-- EXCERPTED PASSAGE --
--- Begin ---

CUSIP No. G211OU 10 9 | 13D | Page 4 of 7 Pages |
Note:
On March 24, 2006, Feishang Group Limited filed a Schedule 13D (the Initial Schedule) to report its acquisition of beneficial ownership of more than 5% of the outstanding securities of the issuer. The Initial Schedule disclosed that Mr. Li Feilie was the sole officer and beneficial owner of Feishang Group Limited but did not reflect Li Feilie as a separate reporting person. The purpose of this Schedule 13D/A1 is to (a) amend the Initial Schedule to add Li Feilie as a reporting person, (b) disclose the award of options to Li Feilie subsequent to March 24, 2006 and (c) update the disclosure in the Initial Schedule to give effect to the addition of Li Feilie as a reporting person. This Amended Schedule 13D amends and restates the Initial Schedule in its entirety.
Item 1.
Security and Issuer
The security that is the subject of this Schedule 13D are common shares, no par value. The name and address of the issuer are China Natural Resources, Inc., Room 2105, West Tower, Shun Tak Centre, 200 Connaught Road Central, Sheung Wan, Hong Kong.
Item 2.
Identity and Background
The reporting persons are Li Feilie and Feishang Group Limited. Li Feilie is a natural person and Fieshang Group Limited is a corporation organized under the laws of the British Virgin Islands. The principal occupation of Li Feilie is businessman, including the sole officer and beneficial owner of Feishang Group Limited, and president and a director of the issuer. The principal business of Feishang Group Limited is serving as a holding company for the shares of the issuer. The principal business and office address of the reporting persons is 26/F, Securities Building, 5020 Binhe Road, Futian District, Shenzhen, PRC. During the preceding five years, the reporting persons have not been convicted in a criminal proceeding (excluding traffic violations or similar misdemeanors). During the preceding five years, the reporting persons were not a party to a civil proceeding of a judicial or administrative body of competent jurisdiction, as a result of which were or are subject to a judgment, decree or final order enjoining future violations of, or prohibiting or mandating activities subject to, Federal or State securities laws or finding any violation with respect to such laws.

--- End ---

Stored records
--- Begin ---

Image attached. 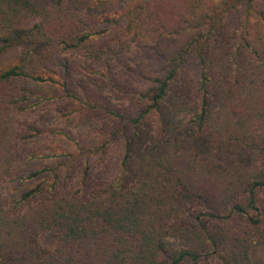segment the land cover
I'll list each match as a JSON object with an SVG mask.
<instances>
[{"label": "trees", "instance_id": "obj_1", "mask_svg": "<svg viewBox=\"0 0 264 264\" xmlns=\"http://www.w3.org/2000/svg\"><path fill=\"white\" fill-rule=\"evenodd\" d=\"M0 29V55L17 52L0 183L20 186L0 194V264H253L264 0H0ZM29 82L61 95L26 127Z\"/></svg>", "mask_w": 264, "mask_h": 264}, {"label": "rangeland", "instance_id": "obj_2", "mask_svg": "<svg viewBox=\"0 0 264 264\" xmlns=\"http://www.w3.org/2000/svg\"><path fill=\"white\" fill-rule=\"evenodd\" d=\"M0 36H1V29H0ZM16 53L17 52H15V50H7L3 54L0 55V72L3 71L4 69H7V68L13 66L17 62ZM52 78H54L55 80H58L57 77H52ZM28 84H29V87L36 94H38V97H41V103H39L38 98H37V100H36L37 102L35 104L36 106L33 107L34 109H29V110H27L28 112L18 113V116L20 118L17 121L20 122L19 124L24 123V125H26V127L28 126V123H30V120L35 119V118H40L44 114V109H42L43 108L42 106L47 104L45 102V100H49L51 98L57 99L61 95V91H60L57 84L50 85L48 87H46V85H44V83L29 82ZM4 85H8V84H3L0 82V90ZM112 97H113L112 102H114L115 104H117L119 100H122V98H116L115 96H112ZM33 101H35V99L32 100V102ZM38 104H40V105L38 106ZM48 104H53V102L49 101ZM128 105H130V104H128ZM52 107H53V105H52ZM30 111L34 112V114L29 115L28 113ZM19 124H18V126H19ZM31 124H32V126H34L33 120H32ZM27 132L28 131L26 129L20 135V144H22V149H26V146L30 143V141L34 140L31 137H29V138L27 137ZM21 150H19V151H21ZM110 151L112 153V158H114L117 154H119L120 148L117 147L116 145H113V142H112V147H111ZM35 165H36V161H25L22 159H18L17 161H15L13 163V168L17 171L22 172L25 168L32 167ZM16 183L18 184V187H17V184H14V183H7V182L0 183V194L8 200H12V199L16 198L18 196V193L20 192L19 183L18 182H16ZM50 238H51L50 236L47 237L46 240L44 241V243L50 244ZM252 258H253V264H263L264 263V244L262 242H259V244H257L254 247Z\"/></svg>", "mask_w": 264, "mask_h": 264}]
</instances>
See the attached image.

--- End ---

-- SET OF TASKS --
**A)** For each statement below, answer yes or no according to the Schedule 13D amendment excerpt, and quote the deciding words from it: (i) the security covered is common shares with no par value; (ii) the Initial Schedule listed Li Feilie as a separate reporting person; (iii) the issuer's address is in Shenzhen.
**B)** Supply the next part of the Schedule 13D amendment excerpt, picking up after its final sentence.

-- ANSWERS FOR THE TASKS --
**A)**
(i) Yes: "The security that is the subject of this Schedule 13D are common shares, no par value."
(ii) No: "did not reflect Li Feilie as a separate reporting person."
(iii) No: "The name and address of the issuer are China Natural Resources, Inc., Room 2105, West Tower, Shun Tak Centre, 200 Connaught Road Central, Sheung Wan, Hong Kong."

**B)**
Item 3.
Source or Amount of Funds or Other Consideration
14,480,593 of the securities that are the subject of this Schedule 13D were acquired by Feishang Group Limited on or about February 3, 2006, directly from the issuer, in exchange for all of the capital stock of Feishang Mining Holdings Limited owned by Feishang Group Limited (the Reverse Merger). At the time of the Reverse Merger, Feishang Group Limited owned 100% of the issued and outstanding capital stock of Feishang Mining Holdings Limited, and Li Feilie owned 100% of the issued and outstanding capital stock of Feishang Group Limited.
CUSIP No. G211OU 10 9 | 13D | Page 5 of 7 Pages |
1,300,000 of the securities that are the subject of this Schedule 13D are common shares issuable upon exercise of options to purchase (a) 300,000 common shares granted to Li Feilie on August 1, 2007 and (b) 1,000,000 common shares granted to Li Feilie on January 7, 2008.
Item 4.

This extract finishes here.